## Document passage:
Metabolic and Longevity Peptides: MOTS-c, SS-31, NAD+, and Retatrutide

The decline in mitochondrial function is one of the most well-documented hallmarks of aging. As mitochondria accumulate damage, produce less ATP, and generate more reactive oxygen species (ROS), cells across every tissue type become less capable of repair, maintenance, and normal function.

Longevity research has increasingly focused on interventions that address metabolic decline upstream — before the downstream consequences (cardiovascular disease, neurodegeneration, metabolic syndrome) become irreversible.

MOTS-c and SS-31 target the mitochondria directly. NAD+ targets the cellular energy sensing and DNA repair machinery that mitochondria depend on. Retatrutide addresses metabolic dysfunction through receptor-mediated hormonal regulation. Together, they represent a comprehensive view of metabolic longevity research targets.

## Activity:
In the passage on metabolic and longevity peptides, which two compounds target the mitochondria directly?

Dataset entries:
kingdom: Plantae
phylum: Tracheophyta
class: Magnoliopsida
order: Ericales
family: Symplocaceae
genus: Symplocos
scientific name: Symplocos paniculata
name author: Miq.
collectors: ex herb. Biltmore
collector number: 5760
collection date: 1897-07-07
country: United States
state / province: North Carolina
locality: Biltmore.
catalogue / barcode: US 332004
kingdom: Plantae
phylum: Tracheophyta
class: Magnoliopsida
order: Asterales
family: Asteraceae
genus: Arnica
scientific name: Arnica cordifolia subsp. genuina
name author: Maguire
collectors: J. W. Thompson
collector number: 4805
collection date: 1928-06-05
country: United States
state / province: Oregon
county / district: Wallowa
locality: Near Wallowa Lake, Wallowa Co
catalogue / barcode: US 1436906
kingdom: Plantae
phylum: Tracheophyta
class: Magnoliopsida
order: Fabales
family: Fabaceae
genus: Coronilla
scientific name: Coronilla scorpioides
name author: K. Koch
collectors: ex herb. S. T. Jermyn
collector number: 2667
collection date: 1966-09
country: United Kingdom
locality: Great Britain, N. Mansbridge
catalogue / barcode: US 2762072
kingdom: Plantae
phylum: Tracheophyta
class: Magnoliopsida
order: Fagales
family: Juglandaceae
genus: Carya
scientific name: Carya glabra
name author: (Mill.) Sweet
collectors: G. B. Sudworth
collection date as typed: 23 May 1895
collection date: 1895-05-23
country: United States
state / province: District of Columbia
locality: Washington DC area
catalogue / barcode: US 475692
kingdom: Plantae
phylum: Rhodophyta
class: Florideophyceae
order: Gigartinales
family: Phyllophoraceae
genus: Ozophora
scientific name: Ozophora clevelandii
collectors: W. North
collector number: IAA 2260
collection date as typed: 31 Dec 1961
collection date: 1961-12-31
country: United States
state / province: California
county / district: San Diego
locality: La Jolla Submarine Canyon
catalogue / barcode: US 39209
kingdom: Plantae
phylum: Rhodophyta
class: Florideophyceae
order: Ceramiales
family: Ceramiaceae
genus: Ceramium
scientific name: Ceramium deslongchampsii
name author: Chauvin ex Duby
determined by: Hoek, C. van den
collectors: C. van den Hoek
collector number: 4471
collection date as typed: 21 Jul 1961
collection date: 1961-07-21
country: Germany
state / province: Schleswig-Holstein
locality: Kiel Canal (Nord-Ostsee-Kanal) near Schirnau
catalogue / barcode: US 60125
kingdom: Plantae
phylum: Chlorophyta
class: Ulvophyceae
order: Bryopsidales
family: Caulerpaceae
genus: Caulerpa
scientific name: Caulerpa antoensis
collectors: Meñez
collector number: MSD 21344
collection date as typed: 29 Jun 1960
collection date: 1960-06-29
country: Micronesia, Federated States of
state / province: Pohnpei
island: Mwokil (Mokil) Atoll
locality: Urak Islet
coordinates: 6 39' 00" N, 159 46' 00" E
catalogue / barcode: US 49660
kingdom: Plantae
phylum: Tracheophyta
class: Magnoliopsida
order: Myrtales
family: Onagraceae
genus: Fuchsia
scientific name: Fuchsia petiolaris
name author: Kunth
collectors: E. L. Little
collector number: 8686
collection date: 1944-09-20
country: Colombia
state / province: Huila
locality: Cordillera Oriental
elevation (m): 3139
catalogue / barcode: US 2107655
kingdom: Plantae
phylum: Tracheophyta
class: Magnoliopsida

## Answer to this task:
MOTS-c and SS-31.